━━ Given records

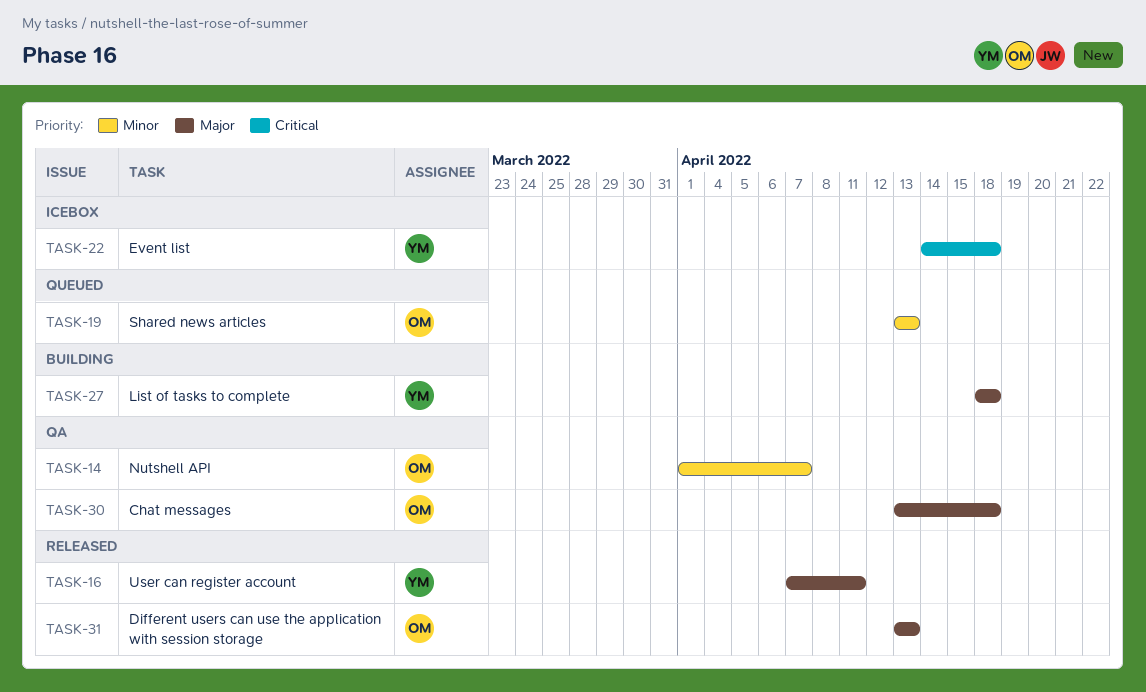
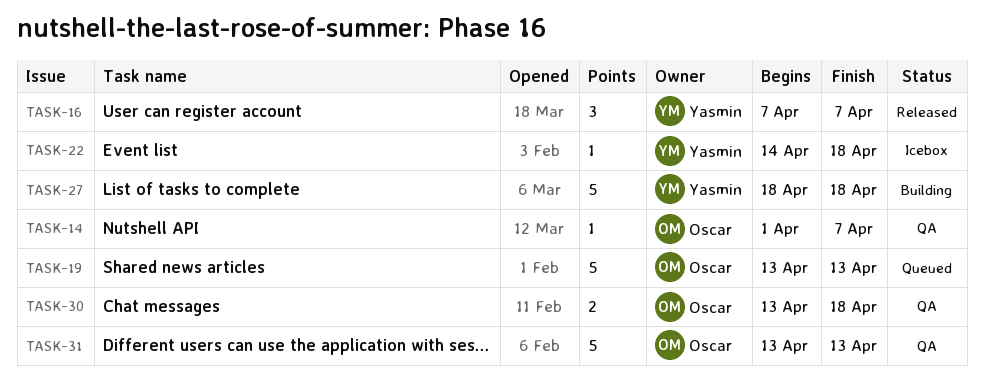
TASK-16, due: Apr 11 -> Apr 7
TASK-31, status: Released -> QA

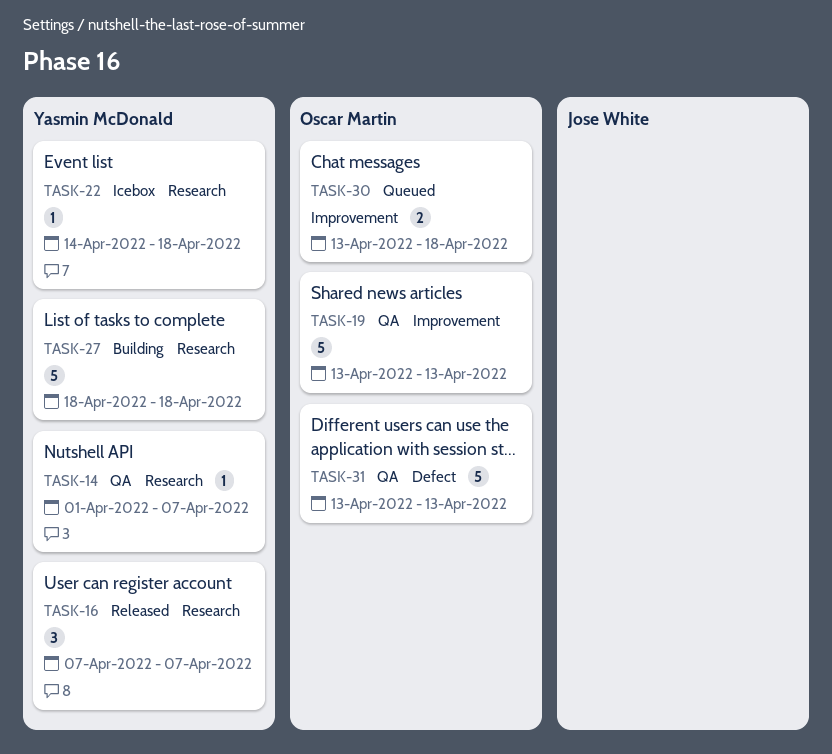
TASK-14, owner: Oscar Martin -> Yasmin McDonald
TASK-19, status: Queued -> QA
TASK-30, status: QA -> Queued

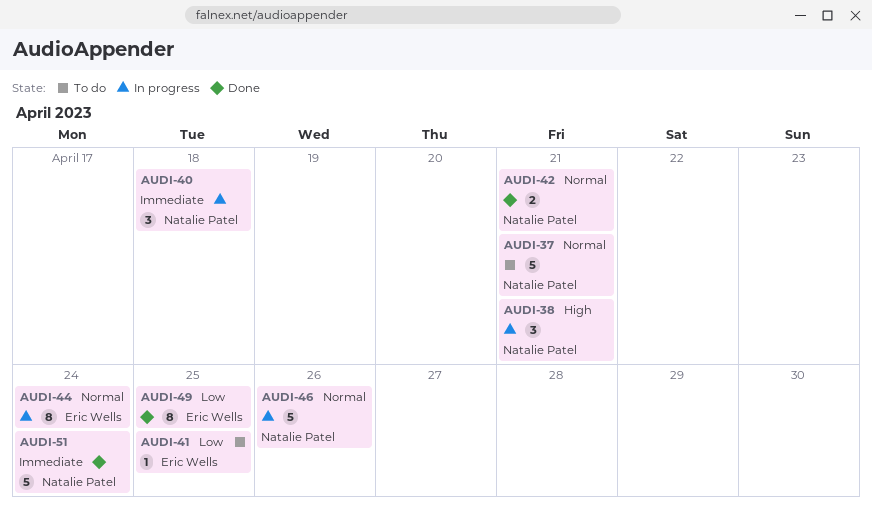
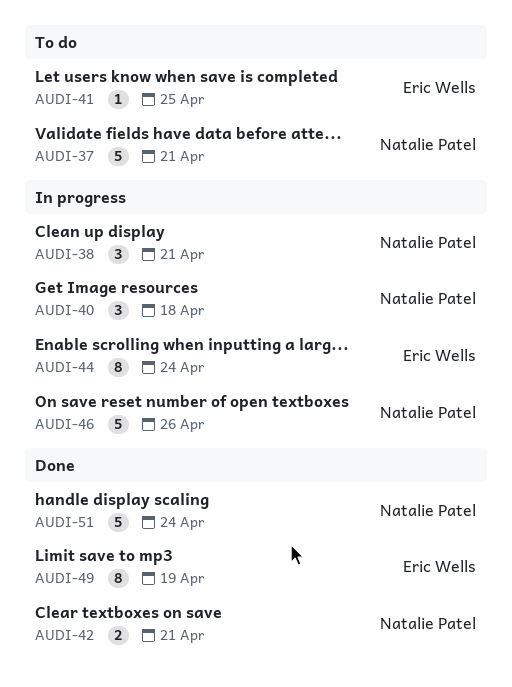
AUDI-49, due: Apr 25 -> Apr 19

━━━━

__What is required__
Pictures are to be left out when the entries above are repeated exactly.

__Task result__
TASK-16, due: Apr 11 -> Apr 7
TASK-31, status: Released -> QA

TASK-14, owner: Oscar Martin -> Yasmin McDonald
TASK-19, status: Queued -> QA
TASK-30, status: QA -> Queued

AUDI-49, due: Apr 25 -> Apr 19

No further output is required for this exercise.